To-do item
Retype the entries below exactly, and keep every picture out of your version.
*** Data to process Section Begins ***
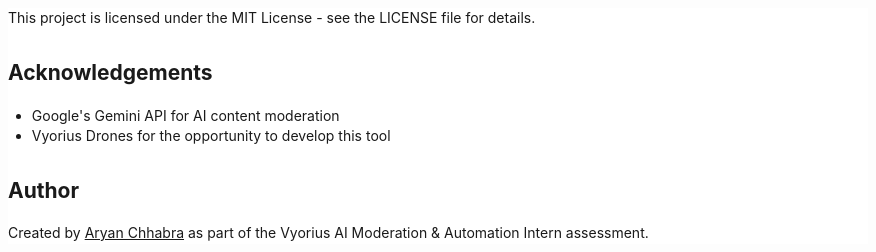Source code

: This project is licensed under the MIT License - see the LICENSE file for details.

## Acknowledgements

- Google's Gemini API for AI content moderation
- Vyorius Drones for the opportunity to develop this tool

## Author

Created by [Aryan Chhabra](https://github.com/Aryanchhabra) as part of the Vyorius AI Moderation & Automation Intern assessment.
*** Data to process Section Ends ***
Answer space
Source code

: This project is licensed under the MIT License - see the LICENSE file for details.

## Acknowledgements

- Google's Gemini API for AI content moderation
- Vyorius Drones for the opportunity to develop this tool

## Author

Created by [Aryan Chhabra](https://github.com/Aryanchhabra) as part of the Vyorius AI Moderation & Automation Intern assessment.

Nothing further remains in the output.